Where does psychology fit within advertising?

If you look at the ‘golden age’ of advertising in the United States, the three giants – Bernbach, Ogilvy and Howard Gossage – were fascinated by adjacent academic areas of study, partly for a need for respectability and partly due to their absolutely sincere pursuit of knowledge. In that era, there were all sorts of people looking at psychological theories and how they might be applied – you might even say it got a little excessive.

However the pendulum then swung too far the other way. We developed a model that was very simplistic, incomplete and in some cases diametrically wrong. One way you can give commercial advantage to a brand is to have better consumer understanding than the next guy.

 

What sort of insights can psychology and behavioural economics give that we are missing out on?

The persuasion/argument model used in most briefs today has certain assumptions. For example it assumes that attitudinal change precedes behavioural change, whereas a lot of studies show that it is the other way round. If a man says ‘my wife doesn’t understand me’ he isn’t going to have an affair, it means he’s already had one. What happens is that a person gets drunk at a party, and in a desperate effort to make sense of their incongruous actions, they concoct a case against their wife. Changes in behaviour comes before changes in attitudes.

We also have to understand the kind of shortcuts we use when making decisions.
You can’t fully understand a brand until you understand satisficing – that is settling for something that’s ‘good enough’. In most decisions most of the time in most categories, we don’t try to get the very best result that we can, we want to make sure that we’re not getting ripped off. Unless we’re very anal, we don’t spend six weeks researching technological minutiae when choosing a flat screen
TV. We just want a good TV that won’t break. What brands do is they generally provide a good degree of predictability.
McDonald’s have realised that people don’t want the best burger in the world, they want one just like the one they had last time. People like predictability as it helps avoid disappointment – and fear works twice as acutely than hope.

 

How do you see the relationship between psychological research and creativity?

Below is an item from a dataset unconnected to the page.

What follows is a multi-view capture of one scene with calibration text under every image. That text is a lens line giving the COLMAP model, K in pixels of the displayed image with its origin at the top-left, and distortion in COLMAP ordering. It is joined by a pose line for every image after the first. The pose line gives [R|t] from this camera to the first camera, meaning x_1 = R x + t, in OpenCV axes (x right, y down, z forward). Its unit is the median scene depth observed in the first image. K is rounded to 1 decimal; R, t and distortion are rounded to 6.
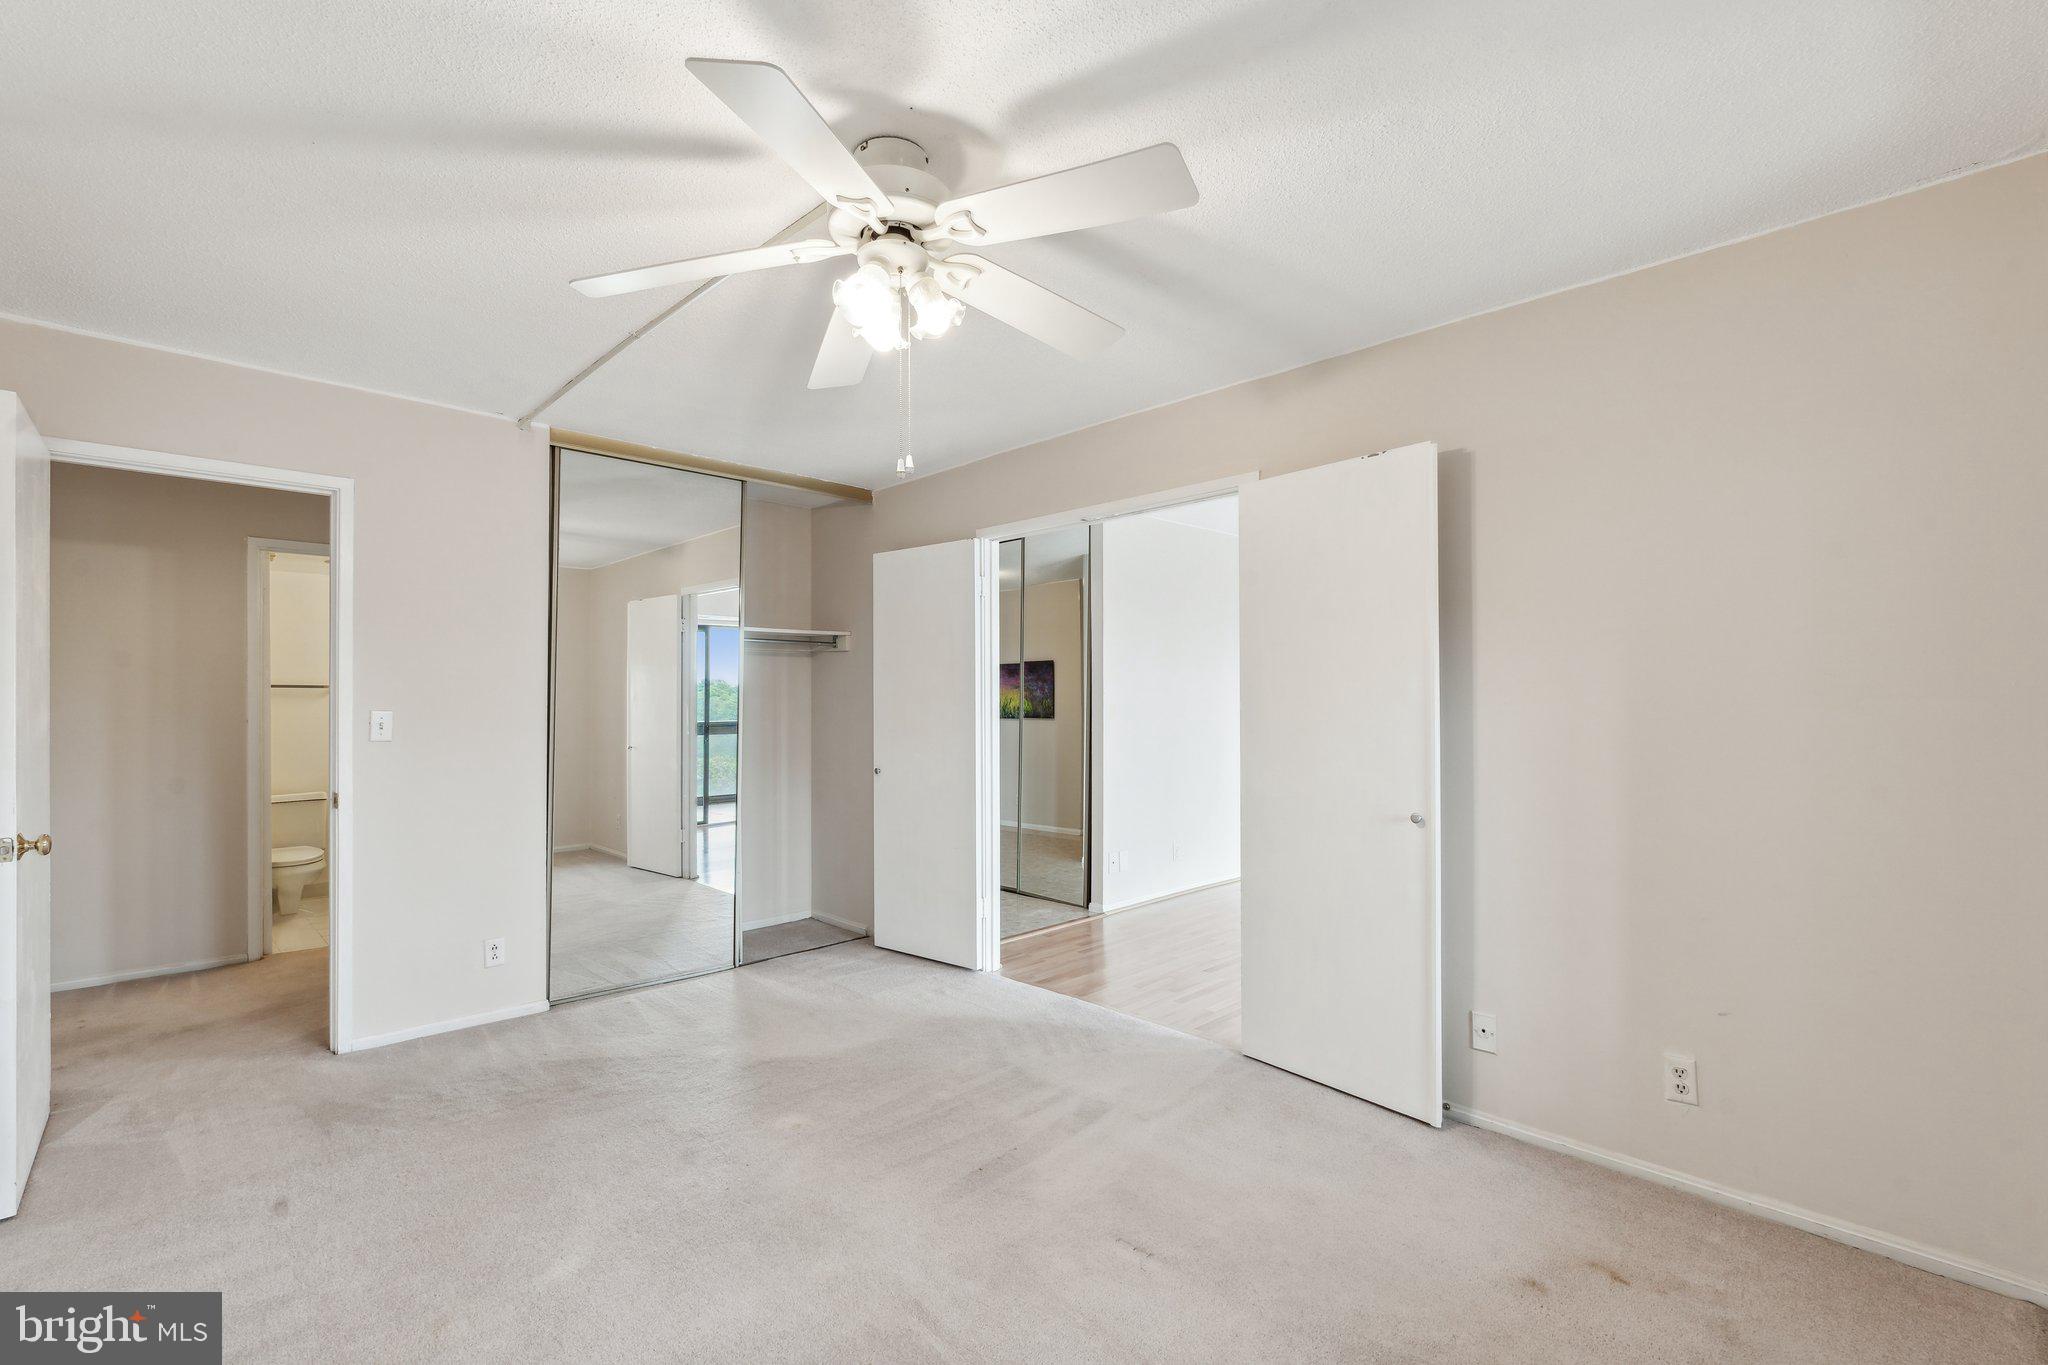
lens RADIAL K [[908.0, 0, 1015.0], [0, 908.0, 692.5], [0, 0, 1]] dist [-0.008481, 0.002370]
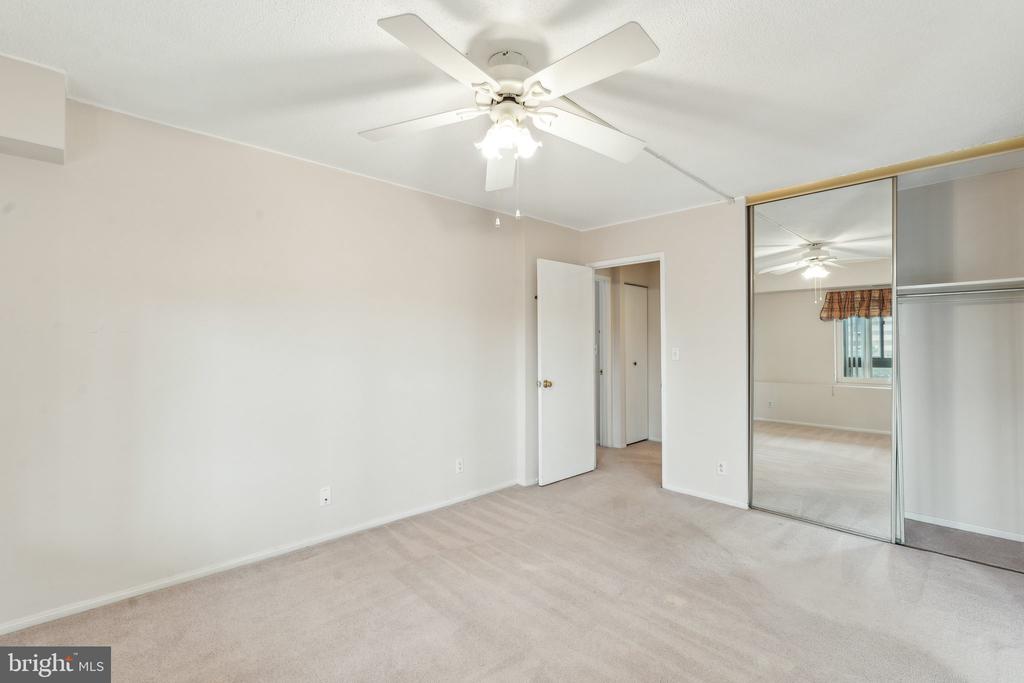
lens RADIAL K [[454.0, 0, 506.8], [0, 454.0, 336.9], [0, 0, 1]] dist [-0.008481, 0.002370]
pose [[-0.000968, -0.013663, -0.999906, 0.432051], [0.009922, 0.999857, -0.013672, 0.004040], [0.999950, -0.009934, -0.000832, 0.522674]]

One of the things that a lot of behavioural science shows is that the creative instinct is quite good. I’ve become more respectful of creative people and creative awards since studying behavioural economics. You realise that the emotional effect of advertising is more important than the argumentative component. But creatives have to sell their work to people who don’t have these instincts. To a CEO brought up in a finance or engineering culture it’s near impossible to believe that advertising that is likeable can be more effective than advertising that is persuasive. You need to have a good vocabulary and scientific understanding to explain why it will work.

I think creatives would feel less neurotic if they understood it not only instinctively but also scientifically. They suffer a kind of neurosis because they know that they are right but they can’t always explain why – it’s a Cassandra complex.

In the battle between good creativity and bad science, bad science often wins. Creatives are fearful – they’ve been beaten up with shit science so often that they have a completely unwarranted aversion to science as a whole. We’ll never beat bad science with creativity alone, but we’ll beat it with better science and good creativity.